Vintage Entertaining – The Acquaintance

By Lindsay Goranson

I don’t know if the vintage community in your area is tight knit, but it seems to be that way everywhere I’ve lived: Jackson Hole, WY, Denver, CO, New York City, NY, Nashville, TN. When I lived in New York City I had a doozy of a time breaking into that scene even though I arrived on the shores of NYC with my hat akimbo and my vintage trunk in tow. I think I seriously thought the city would welcome me gladly into those impossibly posh dens and tiki bars. Needless to say, this was not the case. After time I did indeed find my footing and my kitsch-loving people. But it took time. And meeting a lot of strangers.

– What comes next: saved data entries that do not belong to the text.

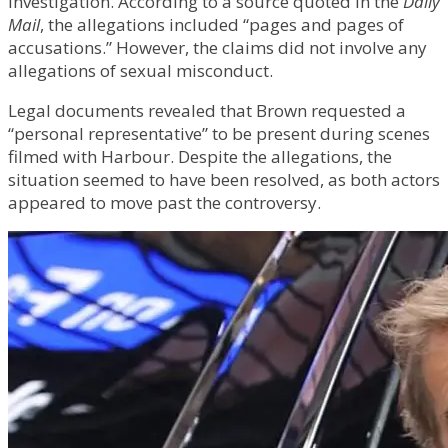
investigation. According to a source quoted in the
Daily
Mail
, the allegations included “pages and pages of
accusations.” However, the claims did not involve any
allegations of sexual misconduct.
Legal documents revealed that Brown requested a
“personal representative” to be present during scenes
filmed with Harbour. Despite the allegations, the
situation seemed to have been resolved, as both actors
appeared to move past the controversy.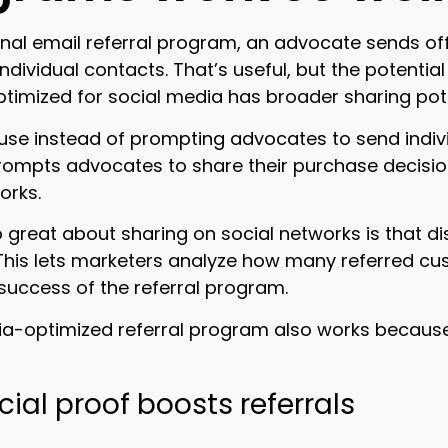
ional email referral program, an advocate sends of
individual contacts. That’s useful, but the potential
imized for social media has broader sharing potenti
e instead of prompting advocates to send individ
mpts advocates to share their purchase decisions w
orks.
 great about sharing on social networks is that di
This lets marketers analyze how many referred c
 success of the referral program.
ia-optimized referral program also works because
ial proof boosts referrals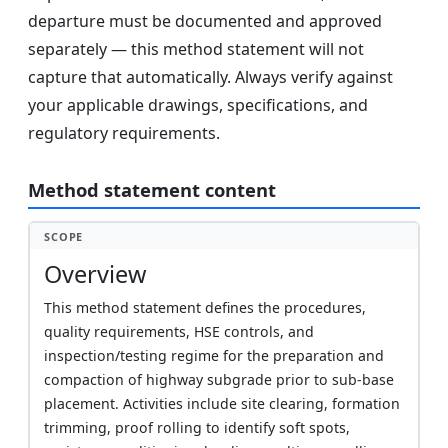
departure must be documented and approved
separately — this method statement will not
capture that automatically. Always verify against
your applicable drawings, specifications, and
regulatory requirements.
Method statement content
SCOPE
Overview
This method statement defines the procedures,
quality requirements, HSE controls, and
inspection/testing regime for the preparation and
compaction of highway subgrade prior to sub-base
placement. Activities include site clearing, formation
trimming, proof rolling to identify soft spots,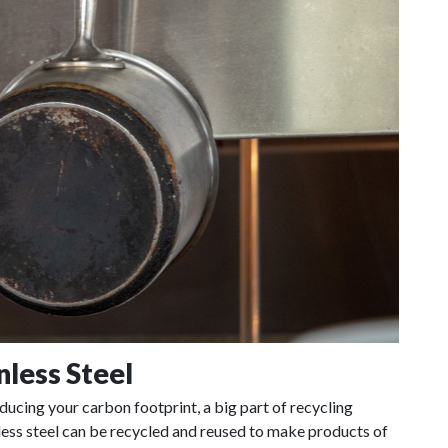
nless Steel
educing your carbon footprint, a big part of recycling
ainless steel can be recycled and reused to make products of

I suspect you might find it odd to write about acquaintances in an entertaining column. But an acquaintance is a necessary (if not glamorous and mysterious) step along the way to becoming a part of your vintage-loving family. And we’ve all entertained acquaintances. The thing about an acquaintance is that they are not really a stranger, but aren’t yet aware of your glorious quirks and delightful pet-peeves. It’s a transitory position… like attaching your garters. It may be a bit uncomfortable, but it’s necessary and if done well it can lead to a beautiful, supportive relationship.

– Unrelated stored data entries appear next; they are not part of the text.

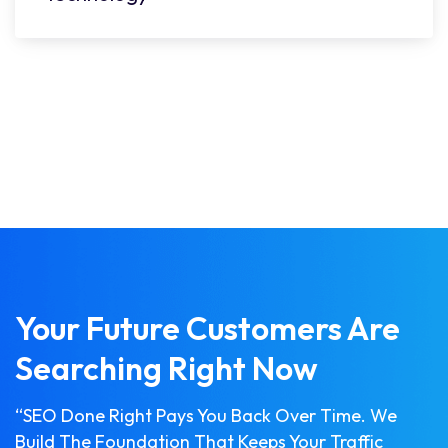
Your Future Customers Are
Searching Right Now
“SEO Done Right Pays You Back Over Time. We
Build The Foundation That Keeps Your Traffic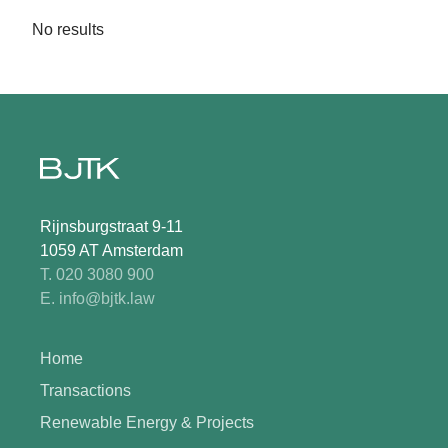
No results
Rijnsburgstraat 9-11
1059 AT Amsterdam
T. 020 3080 900
E. info@bjtk.law
Home
Transactions
Renewable Energy & Projects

OK. You’ve met each other through a mutual friend or at a fantastic party. You had sparkling conversation, cocktails, tacos, enchiladas, and beans. Now what do you do? The first invitation you extend should be a simple and fairly neutral one: An invitation to tea, a drink, lunch. Something that gives you an opportunity to learn more about each other, but not so involved end up having to plot an elaborate escape.

I think it’s lovely to also invite the person that introduced you if applicable. It will not only diffuse the potential I-don’t-know-what-to-say-next weirdness of having tea with a stranger, but possibly bridge the gap between your interests and theirs. After all, you know you’ll have at least one thing in common!

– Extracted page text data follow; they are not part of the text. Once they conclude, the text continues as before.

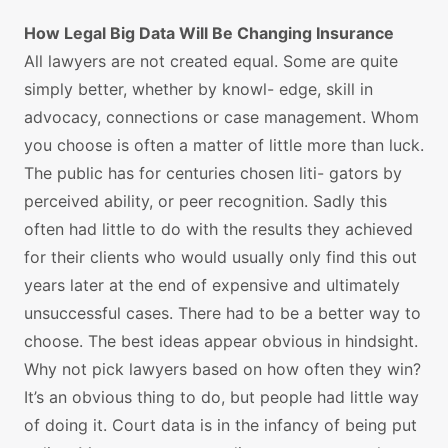
How Legal Big Data Will Be Changing Insurance
All lawyers are not created equal. Some are quite
simply better, whether by knowl- edge, skill in
advocacy, connections or case management. Whom
you choose is often a matter of little more than luck.
The public has for centuries chosen liti- gators by
perceived ability, or peer recognition. Sadly this
often had little to do with the results they achieved
for their clients who would usually only find this out
years later at the end of expensive and ultimately
unsuccessful cases. There had to be a better way to
choose. The best ideas appear obvious in hindsight.
Why not pick lawyers based on how often they win?
It’s an obvious thing to do, but people had little way
of doing it. Court data is in the infancy of being put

Inevitably you are going to end up with a couple of tea dates that lead you to become uninterested in further pursuing a friendship with someone. Should you find this to be the case on either side (yours or theirs) simply do not extend future invites or politely decline to future invites. It should be fairly common understanding that three polite regrets mean that there is little point in extending further.

Of course we all live terribly busy lives. It is possible that you may sincerely want to spend time with someone but your schedules are at odds. If you find that you have had to decline several invitations and are in danger of losing an acquaintance you are sincerely interested in getting to know, simply give them a call. Tell them that you appreciate the invitations and do hope you will continue to be invited and then schedule something you can both make for the near future. But make sure to make that appointment. After all, breaking appointments is like breaking garters… oh, wait, no… that’s not how that goes.